Rescue teams found 23 miners alive following a powerful explosion at a coal mine in eastern Ukraine, but one miner was confirmed dead and 13 were missing more than 24 hours after the blast, an official said.

Emergency workers went deep into the mine in the Donbass coalfield to rescue survivors of Sunday's methane blast. They helped two people to the surface early Monday and later brought six more up, said Maryna Nikitina, a spokeswoman for Ukraine's industrial safety watchdog agency.

Rescuers also recovered one body.

The state-run Karl Marx mine — where another explosion killed seven in 1999 — had been declared too dangerous to operate, and the trapped miners were underground to improve safety conditions, officials said.
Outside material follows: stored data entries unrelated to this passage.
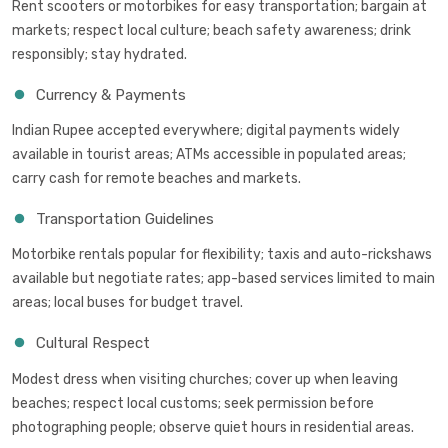
Rent scooters or motorbikes for easy transportation; bargain at
markets; respect local culture; beach safety awareness; drink
responsibly; stay hydrated.
Currency & Payments
Indian Rupee accepted everywhere; digital payments widely
available in tourist areas; ATMs accessible in populated areas;
carry cash for remote beaches and markets.
Transportation Guidelines
Motorbike rentals popular for flexibility; taxis and auto-rickshaws
available but negotiate rates; app-based services limited to main
areas; local buses for budget travel.
Cultural Respect
Modest dress when visiting churches; cover up when leaving
beaches; respect local customs; seek permission before
photographing people; observe quiet hours in residential areas.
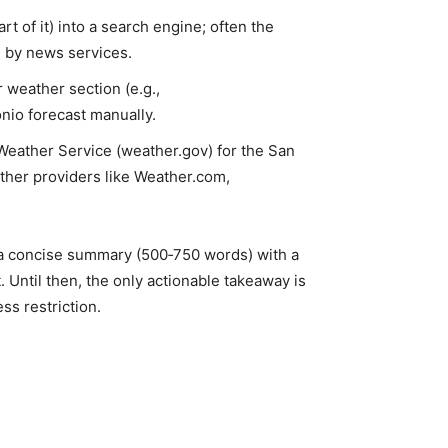
art of it) into a search engine; often the
d by news services.
r weather section (e.g.,
io forecast manually.
Weather Service (weather.gov) for the San
ather providers like Weather.com,
t a concise summary (500‑750 words) with a
. Until then, the only actionable takeaway is
ss restriction.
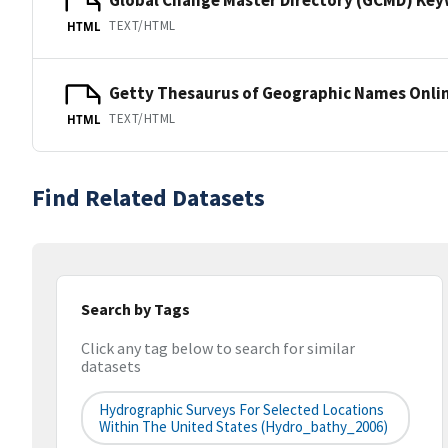
TEXT/HTML
HTML
Getty Thesaurus of Geographic Names Onli
TEXT/HTML
HTML
Find Related Datasets
Search by Tags
Click any tag below to search for similar
datasets
Hydrographic Surveys For Selected Locations
Within The United States (hydro_bathy_2006)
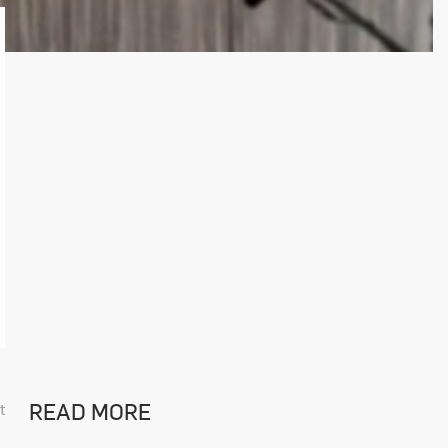
READ MORE
t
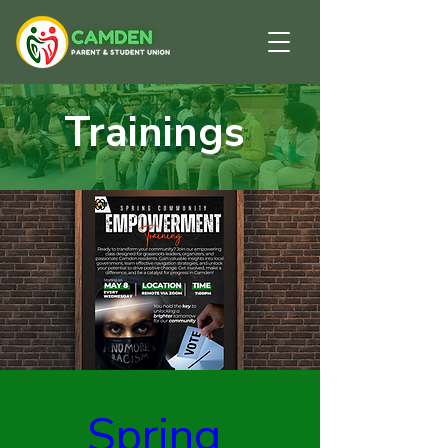
Trainings
Spring 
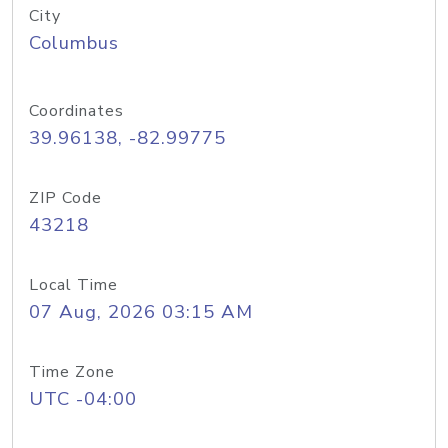
City
Columbus
Coordinates
39.96138, -82.99775
ZIP Code
43218
Local Time
07 Aug, 2026 03:15 AM
Time Zone
UTC -04:00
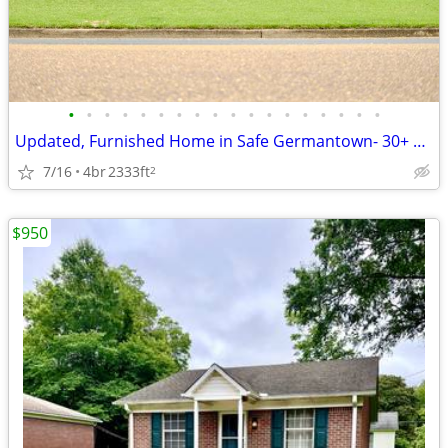
•
•
•
•
•
•
•
•
•
•
•
•
•
•
•
•
•
•
Updated, Furnished Home in Safe Germantown- 30+ Day Leases
7/16
4br
2333ft
2
$950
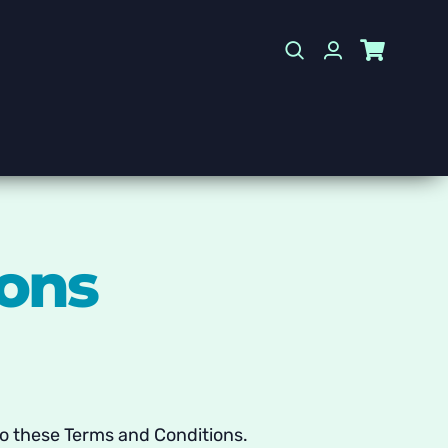
ions
 to these Terms and Conditions.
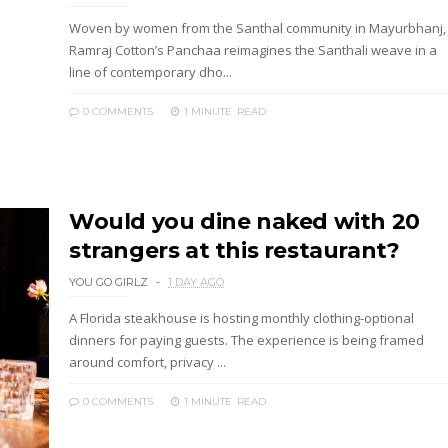
Woven by women from the Santhal community in Mayurbhanj,
Ramraj Cotton’s Panchaa reimagines the Santhali weave in a
line of contemporary dho...
0 COMMENTS
1 MINUTE
READ
Would you dine naked with 20
strangers at this restaurant?
YOU GO GIRLZ
1 DAY AGO
A Florida steakhouse is hosting monthly clothing-optional
dinners for paying guests. The experience is being framed
around comfort, privacy ...
0 COMMENTS
1 MINUTE
READ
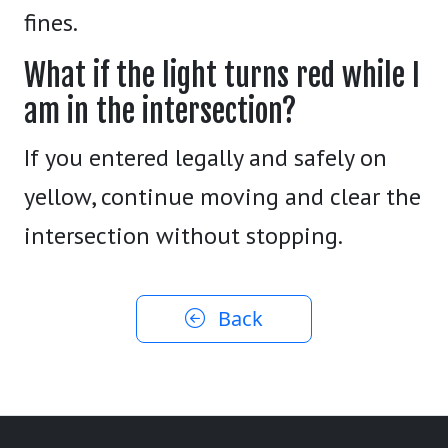
fines.
What if the light turns red while I
am in the intersection?
If you entered legally and safely on
yellow, continue moving and clear the
intersection without stopping.
Back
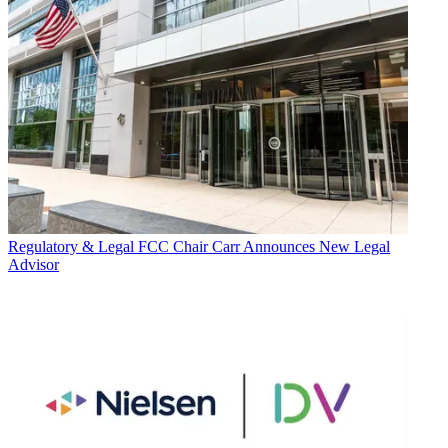
Regulatory & Legal
FCC Chair Carr Announces New Legal
Advisor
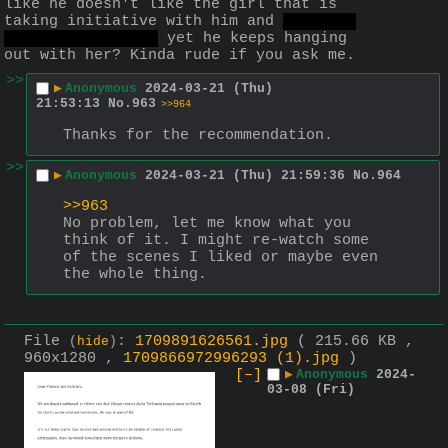
like he doesn't like the girl that is 
taking initiative with him and 
invites 
him out on a date
 yet he keeps hanging 
out with her? Kinda rude if you ask me.
>>
▶
Anonymous
2024-03-21 (Thu)
21:53:13
No.
963
>>964
Thanks for the recommendation.
>>
▶
Anonymous
2024-03-21 (Thu) 21:59:36
No.
964
>>963
No problem, let me know what you 
think of it. I might re-watch some 
of the scenes I liked or maybe even 
the whole thing.
File
:
1709891626561.jpg
( 215.66 KB ,
(
hide
)
960x1280 ,
1709866972996293 (1).jpg
)
[–]
▶
Anonymous
2024-
03-08 (Fri)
They were working about 3,300 feet underground at the time of the blast, which injured five workers above ground, destroyed several small buildings and shook the windows of the mine's administrative offices.

Despite the force of the blast, hopes for survivors rose when rescue teams heard voices when they tried to get to the trapped through a damaged shaft Sunday. Deputy Prime Minister Oleksandr Turchynov said the ventilation system in the mine was still working.

Ukraine has some of the world's most dangerous mines because of outdated equipment and poor safety standards. Since the 1991 collapse of the Soviet Union, more than 4,800 miners in Ukraine have been killed. Officials say that for every 1 million tons of coal brought to the surface in Ukraine, three miners lose their lives.

The mine is in the coal-rich Donetsk region about 400 miles southeast of the capital, Kiev.